(EXCERPTED DATA begins)

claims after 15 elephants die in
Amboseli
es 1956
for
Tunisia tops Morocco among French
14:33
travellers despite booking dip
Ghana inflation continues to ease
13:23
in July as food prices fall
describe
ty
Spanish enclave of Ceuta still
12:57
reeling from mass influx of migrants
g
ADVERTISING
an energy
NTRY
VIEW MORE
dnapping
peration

(EXCERPTED DATA ends)
(EXCERPTED DATA begins)

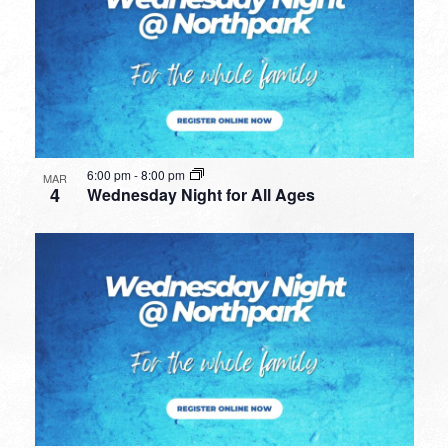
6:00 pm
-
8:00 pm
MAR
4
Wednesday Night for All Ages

(EXCERPTED DATA ends)
(EXCERPTED DATA begins)

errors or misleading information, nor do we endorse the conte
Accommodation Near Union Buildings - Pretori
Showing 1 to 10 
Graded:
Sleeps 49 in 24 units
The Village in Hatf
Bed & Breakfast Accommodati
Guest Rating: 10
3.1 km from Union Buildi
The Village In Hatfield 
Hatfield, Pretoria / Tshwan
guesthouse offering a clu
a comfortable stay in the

(EXCERPTED DATA ends)

→ **WORK ITEM**: Locate each line in the records that contains the string "from" and copy those lines in full.

→ **RESULT**:
reeling from mass influx of migrants
3.1 km from Union Buildi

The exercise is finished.